Right, so reading all your posts back, this is how it looks to me:
He has a friend who lives 3 doors down from his mum, who also works with him, and for his uncle.
It seems you had a good idea all along that he was with this friend the whole time.
He was seen running past his mums house at 11 the following day with a group of lads so it seems glaringly obvious that he was with the friend who had drugs an perhaps he didn't want his mum to see him. His mum assumed he was 'up to no good'
You know the friend bought drugs on Friday. (The obvious question is how/why did you know this, and given you did know this, surely your first REAL instinct would that that was what your fiancé was doing this whole time, given you are now admitting it's happened before and every three months he has 'blowouts'?)
And you know he was with the friend on sat morning acting suspiciously. I can only guess he was running past his mums because he didn't want her to see him and either realise what he was up to, or tell you where he was.
The uncle has managed to confirm that he was with the work mate who bought drugs for all if not most of Sunday and they then went off somewhere else together. And now he's presumably not able to turn up for work today either, or at least he has no intention of coming home first.

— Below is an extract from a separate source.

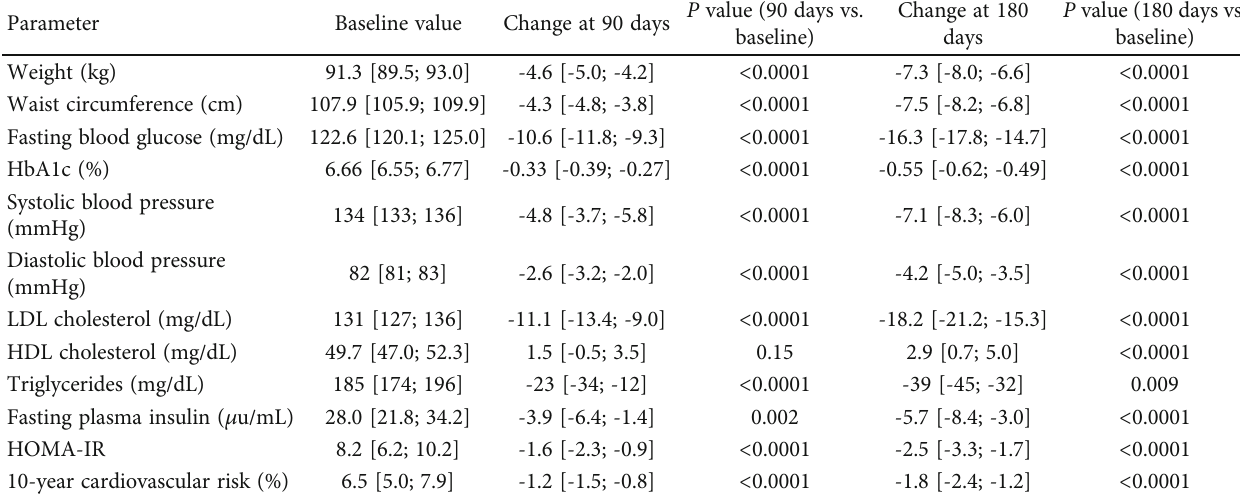
Table 2: Estimated marginal means (95% CI) of the parameters of interest at baseline and their change after 90 days and 180 days of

You now seem to be angry rather than worried for his safety and yet in spite of all the evidence you are still reluctant to call of the wedding and admit that you are backing a total loser here.
When you actually read all of that back, what is starting to see quite clear to me is that deep down you knew along that it was 99.99% likely that he was on a drink and drugs bender of his own choosing as opposed to sitting by the river contemplating suicide, or in A&E after an accident.
You are totally and utterly in denial about who and what this young man is. You have your fingers stuck firmly in your ears shouting la la la while you ignore the obvious, go merrily about planning a wedding nd prefer to spend your emotional energies on worrying that the poor lamb might be hurt or in the grip of a depressive episode while runs around behaving like an overgrown teenager without a care in the world.
Meanwhile, you are stressing about money he's spent on booze and drugs that could have been spent on your wedding. 
We'll never mind that, he should be fixing his fucking van, so he doesn't have to deprive you of your car for weeks on end.
How much more enabling of this TOTAL CHILD are you going to do? Seriously, pull yourself together.